▶ _AIM OF THE TASK_
Extract these lines verbatim, beginning at the line that has "Veramo did:ebsi provider" and stopping after the line that has "earth to invade.". Leave the pictures out of your answer.
==== DATA PROVIDED ====
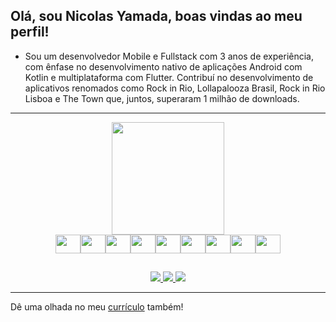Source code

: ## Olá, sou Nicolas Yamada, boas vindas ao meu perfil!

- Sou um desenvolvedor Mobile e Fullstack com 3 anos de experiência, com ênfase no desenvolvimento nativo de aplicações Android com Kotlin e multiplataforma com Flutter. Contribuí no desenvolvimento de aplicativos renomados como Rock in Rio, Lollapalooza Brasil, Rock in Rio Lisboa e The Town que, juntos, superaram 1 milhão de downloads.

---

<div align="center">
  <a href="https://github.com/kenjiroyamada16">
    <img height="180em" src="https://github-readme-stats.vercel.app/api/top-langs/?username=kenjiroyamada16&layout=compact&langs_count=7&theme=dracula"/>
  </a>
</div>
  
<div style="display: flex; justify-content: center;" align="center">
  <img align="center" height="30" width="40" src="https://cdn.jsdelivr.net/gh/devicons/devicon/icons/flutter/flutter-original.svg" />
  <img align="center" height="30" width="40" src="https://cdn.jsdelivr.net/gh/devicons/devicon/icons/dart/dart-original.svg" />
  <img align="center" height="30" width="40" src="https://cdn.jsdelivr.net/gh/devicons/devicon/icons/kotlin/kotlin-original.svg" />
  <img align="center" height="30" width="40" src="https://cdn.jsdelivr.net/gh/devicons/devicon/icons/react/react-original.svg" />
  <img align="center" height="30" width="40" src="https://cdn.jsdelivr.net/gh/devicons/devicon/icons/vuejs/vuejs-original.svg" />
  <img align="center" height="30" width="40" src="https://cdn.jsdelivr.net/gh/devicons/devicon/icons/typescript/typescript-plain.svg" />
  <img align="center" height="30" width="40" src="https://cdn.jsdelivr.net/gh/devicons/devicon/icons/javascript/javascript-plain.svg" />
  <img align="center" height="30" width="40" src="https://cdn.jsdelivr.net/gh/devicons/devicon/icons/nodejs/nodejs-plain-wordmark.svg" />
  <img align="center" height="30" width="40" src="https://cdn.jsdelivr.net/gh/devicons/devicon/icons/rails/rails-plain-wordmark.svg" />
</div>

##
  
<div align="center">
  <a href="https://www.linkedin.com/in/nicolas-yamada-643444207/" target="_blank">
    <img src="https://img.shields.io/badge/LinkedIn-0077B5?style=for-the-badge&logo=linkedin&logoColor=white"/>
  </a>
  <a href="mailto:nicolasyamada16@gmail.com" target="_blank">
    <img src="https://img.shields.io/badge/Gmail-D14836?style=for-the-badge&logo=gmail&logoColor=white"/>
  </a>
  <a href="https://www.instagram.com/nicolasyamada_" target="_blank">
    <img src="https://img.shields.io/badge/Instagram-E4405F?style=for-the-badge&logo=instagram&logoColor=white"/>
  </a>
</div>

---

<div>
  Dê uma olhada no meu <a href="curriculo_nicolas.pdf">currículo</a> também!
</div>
====
==== DATA PROVIDED ====
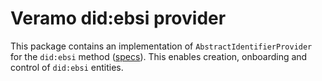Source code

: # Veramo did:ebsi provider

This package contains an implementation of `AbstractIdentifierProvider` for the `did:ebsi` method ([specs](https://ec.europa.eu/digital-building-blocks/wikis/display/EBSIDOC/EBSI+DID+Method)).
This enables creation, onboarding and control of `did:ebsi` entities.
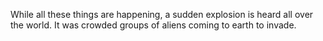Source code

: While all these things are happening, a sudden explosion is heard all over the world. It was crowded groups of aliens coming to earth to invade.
====
▶ _RESPONSE TO THE TASK_
: # Veramo did:ebsi provider

This package contains an implementation of `AbstractIdentifierProvider` for the `did:ebsi` method ([specs](https://ec.europa.eu/digital-building-blocks/wikis/display/EBSIDOC/EBSI+DID+Method)).
This enables creation, onboarding and control of `did:ebsi` entities.
Source code

: While all these things are happening, a sudden explosion is heard all over the world. It was crowded groups of aliens coming to earth to invade.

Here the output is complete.